Sousouris Banan: An indictment

“He who is cruel to animals becomes hard also in his dealings with men. We can judge the heart of a man by his treatment of animals.”
Immanuel Kant

Enlightenment philosopher, Immanuel Kant, was castigating those who mistreat individual animals. What would he have thought of people who watch entire species wiped out?


Today fewer than 75 Seychelles Sheath-tailed bats (Sousouris Banan) survive and the pressures which have driven this unique species to the brink of extinction show no sign of abating.
The two largest remaining roosts, one on Silhouette and one in north Mahé, are both threatened by tourism development projects. Previously protected by their remoteness, the areas surrounding the roosts have now become prime tourism targets as Seychelles’ burgeoning tourism industry has consumed many of the country’s most beautiful sites.

The decline of the Soursouri Banan has been swift, dramatic and largely over-looked. As recently as the late 1960’s Sousouris Banan could be seen in Victoria, darting past street lamps and hawking for insects, and roosting in caves containing large numbers of bats. In such conditions who could have imagined that only thirty years later the Sousouris Banan would be about to vanish forever.

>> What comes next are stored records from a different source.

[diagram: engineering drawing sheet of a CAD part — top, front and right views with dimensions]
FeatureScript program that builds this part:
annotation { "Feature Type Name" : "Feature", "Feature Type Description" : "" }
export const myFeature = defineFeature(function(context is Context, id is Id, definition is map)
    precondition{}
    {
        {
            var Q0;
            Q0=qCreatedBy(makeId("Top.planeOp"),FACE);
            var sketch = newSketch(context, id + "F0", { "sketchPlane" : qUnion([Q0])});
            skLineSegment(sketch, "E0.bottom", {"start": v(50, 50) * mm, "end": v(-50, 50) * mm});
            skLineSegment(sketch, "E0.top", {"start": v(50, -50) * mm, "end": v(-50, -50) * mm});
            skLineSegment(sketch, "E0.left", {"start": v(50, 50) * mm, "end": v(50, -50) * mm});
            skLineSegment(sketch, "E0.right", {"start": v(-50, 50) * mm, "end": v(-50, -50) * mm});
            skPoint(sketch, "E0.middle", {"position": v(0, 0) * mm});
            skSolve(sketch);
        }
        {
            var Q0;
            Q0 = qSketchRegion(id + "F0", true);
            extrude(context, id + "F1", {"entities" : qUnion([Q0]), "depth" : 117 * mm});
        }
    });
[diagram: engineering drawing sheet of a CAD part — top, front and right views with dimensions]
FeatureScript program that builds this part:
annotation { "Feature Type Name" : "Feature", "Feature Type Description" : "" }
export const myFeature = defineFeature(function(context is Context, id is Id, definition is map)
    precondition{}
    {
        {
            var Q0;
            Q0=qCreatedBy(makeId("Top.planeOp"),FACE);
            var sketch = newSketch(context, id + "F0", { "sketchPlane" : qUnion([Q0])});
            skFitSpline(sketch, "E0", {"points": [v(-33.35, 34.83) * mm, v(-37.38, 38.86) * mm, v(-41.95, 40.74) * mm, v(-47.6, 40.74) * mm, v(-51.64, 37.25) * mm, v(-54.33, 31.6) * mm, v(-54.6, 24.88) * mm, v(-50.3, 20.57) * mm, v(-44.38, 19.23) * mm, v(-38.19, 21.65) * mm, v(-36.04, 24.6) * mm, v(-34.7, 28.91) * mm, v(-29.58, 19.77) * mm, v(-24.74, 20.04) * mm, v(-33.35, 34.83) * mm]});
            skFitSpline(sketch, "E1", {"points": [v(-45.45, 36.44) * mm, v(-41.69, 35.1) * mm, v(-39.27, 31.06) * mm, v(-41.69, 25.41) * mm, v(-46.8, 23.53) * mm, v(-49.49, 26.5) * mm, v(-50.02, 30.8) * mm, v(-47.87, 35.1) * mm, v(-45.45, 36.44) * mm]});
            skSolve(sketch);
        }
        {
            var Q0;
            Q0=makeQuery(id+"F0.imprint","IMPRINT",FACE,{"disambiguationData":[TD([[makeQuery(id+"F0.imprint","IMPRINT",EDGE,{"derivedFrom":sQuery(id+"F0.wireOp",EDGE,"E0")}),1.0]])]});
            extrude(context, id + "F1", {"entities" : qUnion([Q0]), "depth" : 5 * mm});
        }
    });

Comparisons to some of Seychelles’ endangered land-birds, such as the Magpie-robin and Warbler, the populations of both of which dipped below 20 birds, can easily be drawn. However, where conservationists were able to intervene to protect the birds’ habitat and establish populations on other people-and-predator free islands, a lack of knowledge about the bats’ ecological requirements, lack of suitable roost sites and the fragility of these small mammals makes similar interventions impossible. All that well-meaning environmentalists can do is monitor their numbers and raise indignant and often unheeded protests as the population continues to fall.

The fate of the Sousouris Banan throws into sharp relief Seychelles’ development goals. Raising arguments against economic development and increases in income is unfashionable to the point of foolishness, but this does not mean that financial gains should be pursued at the expense of an entire species. The replacement of native forests with houses, roads and introduced species, the spread of rats and cats, the arrival of the Barn Owl (Ibou) and the increasing use of agricultural pesticides are all likely to have played a part in the decline of the Sousouri Banan. Unlike Seychelles’ turtles, nobody has ever set out to hunt and kill Sousouri Banan. If – perhaps when – this species disappears it will be because of disinterest, neglect and short-sightedness and we will all be as culpable as the hunter who shot the last Dodo.